[WHAT TO DO]:
1. In the serial review, rewrite the passage from "Still, these moments" up to and including "might be forestalled.", substituting "search" for "manhunt".
2. Answer these questions from the serial review:
(a) Which actor plays Dr. Quinn?
(b) Who took over as producer with this serial?
(c) Who fine-tuned Malcolm Hulke's scripts?
3. Can you continue the serial review from its last sentence?

[PAGE EXCERPT]:

--- START ---

Dr. Quinn: His desire for fame and credit is key to the entire series of events. Had he listened to the urgings of his assistant, Miss Dawson (Thomasine Heiner), to go to the Doctor with what he knew, then the situation would likely have turned out very different.  Instead, he jealously guards what he knows.  By the time the Doctor manages to catch up with Quinn's knowledge, it is already too late. Though this role is essentially a villainous one, actor Fulton Mackay plays against that, emphasizing Quinn's outwardly calm and friendly manner. He's so genial, it's a bit startling when that mask finally dissolves into angry paranoia in Episode Three. 


THOUGHTS

Barry Letts took over as producer with this serial. The handover from Sherwin to Letts is all but invisible, though Letts' influence is felt in the toning down of humor. If anything, bits of it may be too straight-faced. Dialogue such as, "She was found in the barn, paralyzed with fear. She may have seen something!" cannot help but provoke giggles, particularly when Pertwee delivers the line with such gravity.

Still, these moments of unintentional comedy are few in number, and they do little to interfere with a gripping and intelligent story. Malcolm Hulke's scripts, fine-tuned by script editor Terrance Dicks, are expertly structured. Like Spearhead from Space, the episodic structure is used in a very methodical way.

Episode One sets up several mysteries (the presence in the caves, the power outages, the logbook, the drawings on the wall).  We start to get answers as early as Episode Two... but at the same time, the stakes begin to rise. Baker's careless shot, which ricochets and wounds a Silurian, sets in motion the conflict that comes to dominate the rest of the serial. Episode Three effectively follows a manhunt for the wounded Silurian, and the end of that episode and the beginning of Episode Four represent the last points at which the crisis might be forestalled.

Episodes Four and Five shift focus to the Silurians themselves. The pace sags a bit here, not helped by the obvious rubber monster outfits, but this section is still vital to the story.  We see that the violence of the "ape creatures" has sparked a power struggle, with the results ratcheting the tension to the crisis point for the final episodes.

--- END ---

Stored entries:
--- START ---

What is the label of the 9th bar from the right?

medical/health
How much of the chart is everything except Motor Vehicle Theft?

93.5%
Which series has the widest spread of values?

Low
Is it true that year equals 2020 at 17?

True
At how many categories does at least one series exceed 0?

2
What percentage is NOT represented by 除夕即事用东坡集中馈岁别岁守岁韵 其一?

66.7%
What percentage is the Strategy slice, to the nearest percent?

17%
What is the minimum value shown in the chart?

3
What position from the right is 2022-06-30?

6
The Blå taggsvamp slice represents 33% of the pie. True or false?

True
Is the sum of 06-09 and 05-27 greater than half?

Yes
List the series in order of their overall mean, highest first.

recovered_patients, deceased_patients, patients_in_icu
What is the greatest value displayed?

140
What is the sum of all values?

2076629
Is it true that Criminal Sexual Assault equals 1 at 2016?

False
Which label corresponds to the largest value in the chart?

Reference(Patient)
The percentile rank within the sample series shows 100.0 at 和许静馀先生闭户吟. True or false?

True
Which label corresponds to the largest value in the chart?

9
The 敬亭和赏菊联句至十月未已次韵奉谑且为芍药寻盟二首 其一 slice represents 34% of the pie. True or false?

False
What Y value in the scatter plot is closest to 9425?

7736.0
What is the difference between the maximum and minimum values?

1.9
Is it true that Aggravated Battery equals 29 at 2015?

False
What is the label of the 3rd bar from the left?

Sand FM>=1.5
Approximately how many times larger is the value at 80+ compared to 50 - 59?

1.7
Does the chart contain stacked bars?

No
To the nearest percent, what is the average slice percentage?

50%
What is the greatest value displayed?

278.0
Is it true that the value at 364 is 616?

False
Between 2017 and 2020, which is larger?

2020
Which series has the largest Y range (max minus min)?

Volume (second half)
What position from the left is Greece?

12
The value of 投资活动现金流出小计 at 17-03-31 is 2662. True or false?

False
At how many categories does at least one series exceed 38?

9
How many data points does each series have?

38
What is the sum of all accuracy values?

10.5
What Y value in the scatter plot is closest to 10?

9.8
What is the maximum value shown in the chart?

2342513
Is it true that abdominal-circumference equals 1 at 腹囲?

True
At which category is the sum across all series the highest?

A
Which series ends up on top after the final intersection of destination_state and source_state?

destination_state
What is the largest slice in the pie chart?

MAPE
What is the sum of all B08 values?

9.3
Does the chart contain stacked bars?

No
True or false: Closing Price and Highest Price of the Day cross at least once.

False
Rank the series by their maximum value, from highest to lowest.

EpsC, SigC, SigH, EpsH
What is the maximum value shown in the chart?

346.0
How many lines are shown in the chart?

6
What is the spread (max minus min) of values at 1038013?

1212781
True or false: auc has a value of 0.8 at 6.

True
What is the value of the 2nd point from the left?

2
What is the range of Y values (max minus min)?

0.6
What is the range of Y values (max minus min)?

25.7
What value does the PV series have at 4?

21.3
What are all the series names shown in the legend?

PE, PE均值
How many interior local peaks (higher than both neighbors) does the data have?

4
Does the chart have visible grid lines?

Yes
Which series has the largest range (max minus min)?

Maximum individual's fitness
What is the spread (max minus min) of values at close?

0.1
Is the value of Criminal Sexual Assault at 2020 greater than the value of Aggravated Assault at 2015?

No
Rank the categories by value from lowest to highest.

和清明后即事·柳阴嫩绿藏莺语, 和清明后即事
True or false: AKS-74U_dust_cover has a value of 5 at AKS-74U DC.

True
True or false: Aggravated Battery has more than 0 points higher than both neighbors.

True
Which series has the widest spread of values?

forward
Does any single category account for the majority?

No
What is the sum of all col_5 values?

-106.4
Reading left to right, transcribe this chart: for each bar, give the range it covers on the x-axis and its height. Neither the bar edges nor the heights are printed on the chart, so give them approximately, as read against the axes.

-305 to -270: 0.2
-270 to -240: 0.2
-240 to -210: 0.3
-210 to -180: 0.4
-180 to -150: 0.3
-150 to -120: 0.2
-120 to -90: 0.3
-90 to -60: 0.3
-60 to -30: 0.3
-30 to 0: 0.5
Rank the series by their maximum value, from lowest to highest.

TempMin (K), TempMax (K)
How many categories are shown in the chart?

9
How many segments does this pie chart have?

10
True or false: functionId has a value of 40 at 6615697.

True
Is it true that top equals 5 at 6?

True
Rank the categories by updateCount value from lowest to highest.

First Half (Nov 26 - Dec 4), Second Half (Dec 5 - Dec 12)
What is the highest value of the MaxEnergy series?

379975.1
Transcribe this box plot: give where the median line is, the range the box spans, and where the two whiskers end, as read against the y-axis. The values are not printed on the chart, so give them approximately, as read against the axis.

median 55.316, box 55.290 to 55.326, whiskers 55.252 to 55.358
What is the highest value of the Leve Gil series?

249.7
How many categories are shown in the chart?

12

--- END ---

[RESPONSES PER TASK]:
1.
Still, these moments of unintentional comedy are few in number, and they do little to interfere with a gripping and intelligent story. Malcolm Hulke's scripts, fine-tuned by script editor Terrance Dicks, are expertly structured. Like Spearhead from Space, the episodic structure is used in a very methodical way.

Episode One sets up several mysteries (the presence in the caves, the power outages, the logbook, the drawings on the wall).  We start to get answers as early as Episode Two... but at the same time, the stakes begin to rise. Baker's careless shot, which ricochets and wounds a Silurian, sets in motion the conflict that comes to dominate the rest of the serial. Episode Three effectively follows a search for the wounded Silurian, and the end of that episode and the beginning of Episode Four represent the last points at which the crisis might be forestalled.

2.
(a) Fulton Mackay
(b) Barry Letts
(c) Script editor Terrance Dicks

3.
Episode Six, centered on the Silurian plague, offers the spectacle of a gradually spreading epidemic. This subplot is (perhaps too easily) resolved in Episode Seven, but there's no release granted, as the story barrels right along to its climax.  Even after the Doctor stops a potential catastrophe, there's no reassuring tag to grant viewers release. The serial ends on an uncomfortable note.  The Doctor wins, in that he stops the Silurians from wiping out and/or subjugating humanity. But in his other goal - peace between the Silurians and the humans - he fails utterly.

I'd be remiss in not mentioning how expertly the story plays with the Silurians' reveal. In Episode One, Dr. Quinn and Miss Dawson discuss a mysterious "them," but the aliens are not shown at all. Episodes Two and Three allow us glimpses of them, but only in shadows or silhouetted by the sun.  The rest of the time, their scenes involve point-of-view shots, with the viewer only allowed to see the reptilian arms.  It is only at the cliffhanger to the third episode - the point at which the narrative thrust changes from investigating a mystery to dealing with the fact of the Silurians - that we actually see one of the creatures clearly.

It is a wonderful build-up, and it makes the Silurians real.  By the time we actually see one, the obvious rubber suit barely matters. The world in which the serial exists has become believable, making it easier to accept the Silurians. One of the triumphs of Season Seven in general, and this serial in particular: By presenting each setting, and the characters populating it, with such a strong sense of authenticity, the monsters and aliens become more real, and thus far more interesting (and unsettling).


Rating: 10/10. Despite a slight sag in the middle, this remains one of the series' all-time greats.